Calmy-Reys Wahl zur Bundespräsidentin

Aussenministerin Micheline Calmy-Rey wurde von der Vereinigten Bundesversammlung mit lediglich 106 von 189 gültigen Stimmen zur Bundespräsidentin für das Jahr 2011 gewählt.

Es ist das schlechteste Resultat seit Einführung des Proporzwahlsystems im Jahr 1919. Noch deutlich schlechter als jenes von Edmund Schulthess (FDP), der bisher den Negativrekord gehalten hatte: Er wurde mit 136 Stimmen zum Bundespräsidenten für das Jahr 1921 gewählt (wobei die Bundesversammlung damals nur 233 Sitze zählte).
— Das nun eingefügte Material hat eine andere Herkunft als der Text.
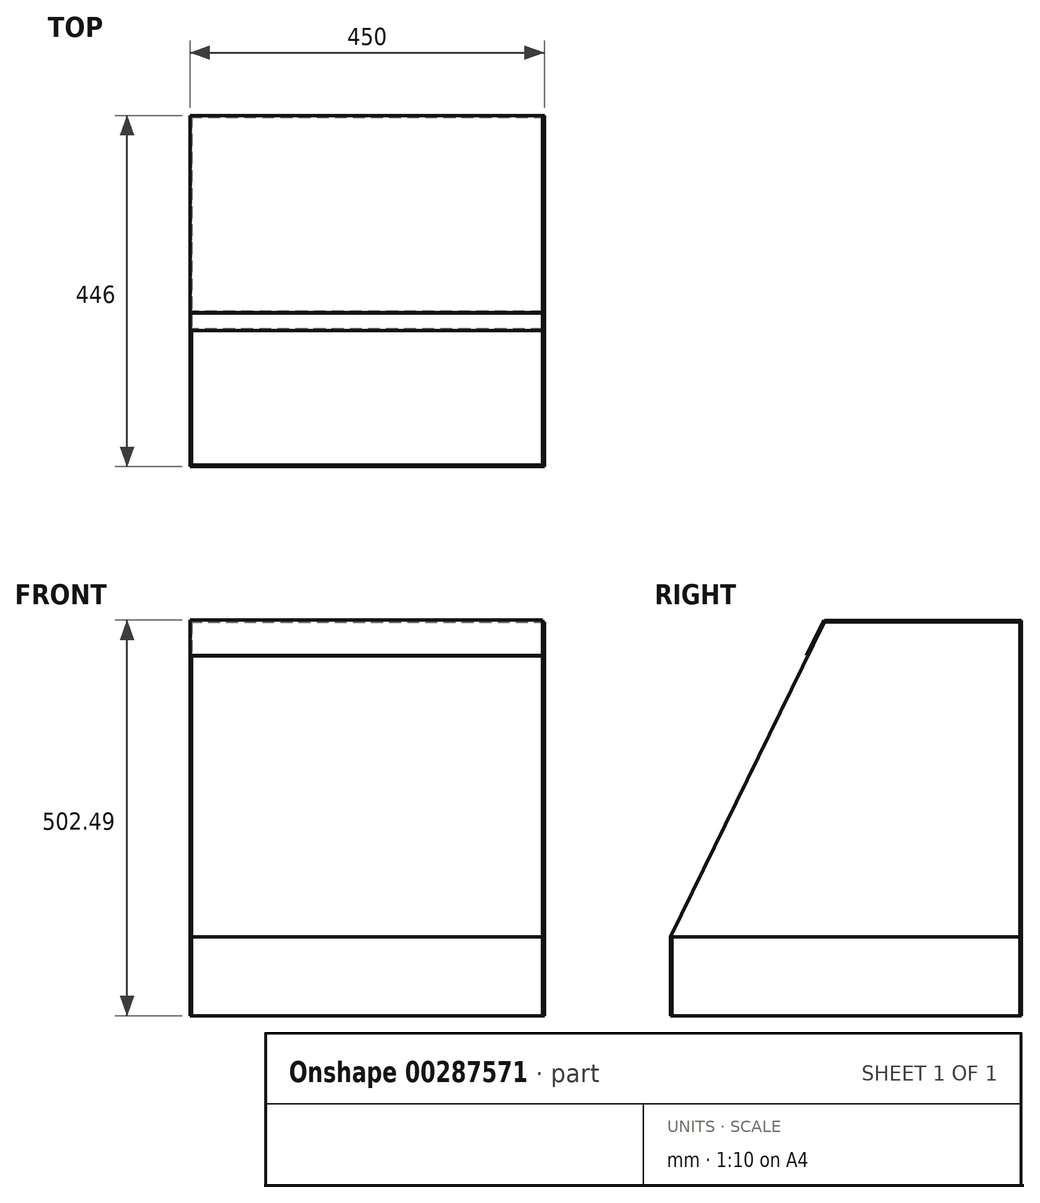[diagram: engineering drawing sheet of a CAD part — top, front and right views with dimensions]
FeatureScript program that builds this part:
annotation { "Feature Type Name" : "Feature", "Feature Type Description" : "" }
export const myFeature = defineFeature(function(context is Context, id is Id, definition is map)
    precondition{}
    {
        {
            var Q0;
            Q0=qCreatedBy(makeId("Top.planeOp"),FACE);
            var sketch = newSketch(context, id + "F0", { "sketchPlane" : qUnion([Q0])});
            skLineSegment(sketch, "E0.bottom", {"start": v(0, 448) * mm, "end": v(2, 448) * mm});
            skLineSegment(sketch, "E0.top", {"start": v(0, 2) * mm, "end": v(2, 2) * mm});
            skLineSegment(sketch, "E0.left", {"start": v(0, 448) * mm, "end": v(0, 2) * mm});
            skLineSegment(sketch, "E0.right", {"start": v(2, 448) * mm, "end": v(2, 2) * mm});
            skLineSegment(sketch, "E1.bottom", {"start": v(448, 448) * mm, "end": v(450, 448) * mm});
            skLineSegment(sketch, "E1.top", {"start": v(448, 2) * mm, "end": v(450, 2) * mm});
            skLineSegment(sketch, "E1.left", {"start": v(448, 448) * mm, "end": v(448, 2) * mm});
            skLineSegment(sketch, "E1.right", {"start": v(450, 448) * mm, "end": v(450, 2) * mm});
            skLineSegment(sketch, "E2.bottom", {"start": v(0, 450) * mm, "end": v(450, 450) * mm});
            skLineSegment(sketch, "E2.top", {"start": v(0, 448) * mm, "end": v(450, 448) * mm});
            skLineSegment(sketch, "E2.left", {"start": v(0, 450) * mm, "end": v(0, 448) * mm});
            skLineSegment(sketch, "E2.right", {"start": v(450, 450) * mm, "end": v(450, 448) * mm});
            skLineSegment(sketch, "E3.bottom", {"start": v(0, 2) * mm, "end": v(450, 2) * mm});
            skLineSegment(sketch, "E3.top", {"start": v(0, 0) * mm, "end": v(450, 0) * mm});
            skLineSegment(sketch, "E3.left", {"start": v(0, 2) * mm, "end": v(0, 0) * mm});
            skLineSegment(sketch, "E3.right", {"start": v(450, 2) * mm, "end": v(450, 0) * mm});
            skSolve(sketch);
        }
        {
            var Q0;
            Q0=sQuery(id+"F0.wireOp",EDGE,"E0.left");
            var Q1;
            Q1=sQuery(id+"F0.wireOp",EDGE,"E3.bottom");
            var Q2;
            Q2=sQuery(id+"F0.wireOp",EDGE,"E1.right");
            var Q3;
            Q3=sQuery(id+"F0.wireOp",EDGE,"E2.top");
            extrude(context, id + "F1", {"bodyType" : ToolBodyType.SURFACE, "surfaceEntities" : qUnion([Q0, Q1, Q2, Q3]), "depth" : 100 * mm});
        }
        {
            var Q0;
            Q0=makeQuery(id+"F1.opExtrude","SWEPT_FACE",FACE,{"disambiguationData":[OSD([sQuery(id+"F0.wireOp",EDGE,"E1.right")])]});
            var sketch = newSketch(context, id + "F2", { "sketchPlane" : qUnion([Q0])});
            skLineSegment(sketch, "E4", {"start": v(2, 100) * mm, "end": v(198, 500) * mm});
            skLineSegment(sketch, "E5", {"start": v(198, 500) * mm, "end": v(448, 500) * mm});
            skLineSegment(sketch, "E6", {"start": v(448, 500) * mm, "end": v(448, 100) * mm});
            skLineSegment(sketch, "E7", {"start": v(448, 100) * mm, "end": v(2, 100) * mm});
            skSolve(sketch);
        }
        {
            var Q0;
            Q0=makeQuery(id+"F2.imprint","IMPRINT",FACE,{"disambiguationData":[TD([[makeQuery(id+"F2.imprint","IMPRINT",EDGE,{"derivedFrom":sQuery(id+"F2.wireOp",EDGE,"E4")}),-1.0]])]});
            extrude(context, id + "F3", {"entities" : qUnion([Q0]), "oppositeDirection" : true, "depth" : 2 * mm});
        }
        {
            var Q0;
            Q0=makeQuery(id+"F1.opExtrude","SWEPT_FACE",FACE,{"disambiguationData":[OSD([sQuery(id+"F0.wireOp",EDGE,"E0.left")])]});
            var sketch = newSketch(context, id + "F4", { "sketchPlane" : qUnion([Q0])});
            skLineSegment(sketch, "E8", {"start": v(-2, 100) * mm, "end": v(-198, 500) * mm});
            skLineSegment(sketch, "E9", {"start": v(-198, 500) * mm, "end": v(-448, 500) * mm});
            skLineSegment(sketch, "E10", {"start": v(-448, 500) * mm, "end": v(-448, 100) * mm});
            skLineSegment(sketch, "E11", {"start": v(-448, 100) * mm, "end": v(-2, 100) * mm});
            skSolve(sketch);
        }
        {
            var Q0;
            Q0=makeQuery(id+"F4.imprint","IMPRINT",FACE,{"disambiguationData":[TD([[makeQuery(id+"F4.imprint","IMPRINT",EDGE,{"derivedFrom":sQuery(id+"F4.wireOp",EDGE,"E8")}),1.0]])]});
            extrude(context, id + "F5", {"entities" : qUnion([Q0]), "oppositeDirection" : true, "depth" : 2 * mm});
        }
        {
            var Q0;
            Q0=makeQuery(id+"F1.opExtrude","SWEPT_FACE",FACE,{"disambiguationData":[OSD([sQuery(id+"F0.wireOp",EDGE,"E2.top")])]});
            var sketch = newSketch(context, id + "F6", { "sketchPlane" : qUnion([Q0])});
            skLineSegment(sketch, "E12", {"start": v(-450, 100) * mm, "end": v(0, 100) * mm});
            skLineSegment(sketch, "E13", {"start": v(0, 100) * mm, "end": v(0, 500) * mm});
            skLineSegment(sketch, "E14", {"start": v(0, 500) * mm, "end": v(-450, 500) * mm});
            skLineSegment(sketch, "E15", {"start": v(-450, 500) * mm, "end": v(-450, 100) * mm});
            skSolve(sketch);
        }
        {
            var Q0;
            Q0=makeQuery(id+"F6.imprint","IMPRINT",FACE,{"disambiguationData":[TD([[makeQuery(id+"F6.imprint","IMPRINT",EDGE,{"derivedFrom":sQuery(id+"F6.wireOp",EDGE,"E12")}),1.0]])]});
            extrude(context, id + "F7", {"entities" : qUnion([Q0]), "oppositeDirection" : true, "depth" : 2 * mm});
        }
        {
            var Q0;
            Q0=makeQuery(id+"F3.opExtrude","SWEPT_FACE",FACE,{"disambiguationData":[OSD([sQuery(id+"F2.wireOp",EDGE,"E5")])]});
            var sketch = newSketch(context, id + "F8", { "sketchPlane" : qUnion([Q0])});
            skLineSegment(sketch, "E16.bottom", {"start": v(0, 448) * mm, "end": v(450, 448) * mm});
            skLineSegment(sketch, "E16.top", {"start": v(0, 198) * mm, "end": v(450, 198) * mm});
            skLineSegment(sketch, "E16.left", {"start": v(0, 448) * mm, "end": v(0, 198) * mm});
            skLineSegment(sketch, "E16.right", {"start": v(450, 448) * mm, "end": v(450, 198) * mm});
            skSolve(sketch);
        }
        {
            var Q0;
            {var subQ2=sQuery(id+"F8.wireOp",EDGE,"E16.left");Q0=makeQuery(id+"F8.imprint","IMPRINT",FACE,{"disambiguationData":[TD([[makeQuery(id+"F8.imprint","IMPRINT",EDGE,{"derivedFrom":subQ2}),1.0]])]});}
            extrude(context, id + "F9", {"entities" : qUnion([Q0]), "depth" : 2 * mm});
        }
        {
            var Q0;
            Q0=makeQuery(id+"F1.opExtrude","SWEPT_FACE",FACE,{"disambiguationData":[OSD([sQuery(id+"F0.wireOp",EDGE,"E2.top")])]});
            extrude(context, id + "F10", {"entities" : qUnion([Q0]), "oppositeDirection" : true, "depth" : 2 * mm});
        }
        {
            var Q0;
            Q0=makeQuery(id+"F1.opExtrude","SWEPT_FACE",FACE,{"disambiguationData":[OSD([sQuery(id+"F0.wireOp",EDGE,"E0.left")])]});
            extrude(context, id + "F11", {"entities" : qUnion([Q0]), "oppositeDirection" : true, "depth" : 2 * mm});
        }
        {
            var Q0;
            Q0=makeQuery(id+"F1.opExtrude","SWEPT_FACE",FACE,{"disambiguationData":[OSD([sQuery(id+"F0.wireOp",EDGE,"E3.bottom")])]});
            extrude(context, id + "F12", {"entities" : qUnion([Q0]), "oppositeDirection" : true, "depth" : 2 * mm});
        }
        {
            var Q0;
            Q0=makeQuery(id+"F1.opExtrude","SWEPT_FACE",FACE,{"disambiguationData":[OSD([sQuery(id+"F0.wireOp",EDGE,"E1.right")])]});
            extrude(context, id + "F13", {"entities" : qUnion([Q0]), "oppositeDirection" : true, "depth" : 2 * mm});
        }
        {
            var Q0;
            Q0=makeQuery(id+"F3.opExtrude","SWEPT_FACE",FACE,{"disambiguationData":[OSD([sQuery(id+"F2.wireOp",EDGE,"E4")])]});
            var sketch = newSketch(context, id + "F14", { "sketchPlane" : qUnion([Q0])});
            skLineSegment(sketch, "E17.bottom", {"start": v(448, 487.91) * mm, "end": v(0, 487.91) * mm});
            skLineSegment(sketch, "E17.top", {"start": v(448, 537.91) * mm, "end": v(0, 537.91) * mm});
            skLineSegment(sketch, "E17.left", {"start": v(448, 487.91) * mm, "end": v(448, 537.91) * mm});
            skLineSegment(sketch, "E17.right", {"start": v(0, 487.91) * mm, "end": v(0, 537.91) * mm});
            skSolve(sketch);
        }
        {
            var Q0;
            {var subQ3=sQuery(id+"F14.wireOp",EDGE,"E17.bottom");Q0=makeQuery(id+"F14.imprint","IMPRINT",FACE,{"disambiguationData":[TD([[makeQuery(id+"F14.imprint","IMPRINT",EDGE,{"derivedFrom":subQ3}),-1.0]])]});}
            extrude(context, id + "F15", {"entities" : qUnion([Q0]), "depth" : 2 * mm});
        }
    });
Für ihr erstes Präsidialjahr vor vier Jahren war Calmy-Rey noch mit 147 Stimmen gewählt worden.

  

Doris Leuthard erhielt vor einem Jahr 158 Stimmen.

Eher schlechte Wahlresultate mussten in den vergangenen Jahren auch Moritz Leuenberger und Ruth Dreifuss hinnehmen. Spitzenresultate mit über 200 Stimmen erzielten dagegen Jean-Pascal Delamuraz (FDP), Hans Hürlimann (CVP) sowie Willi Ritschard (SP) und Hans-Peter Tschudi (SP).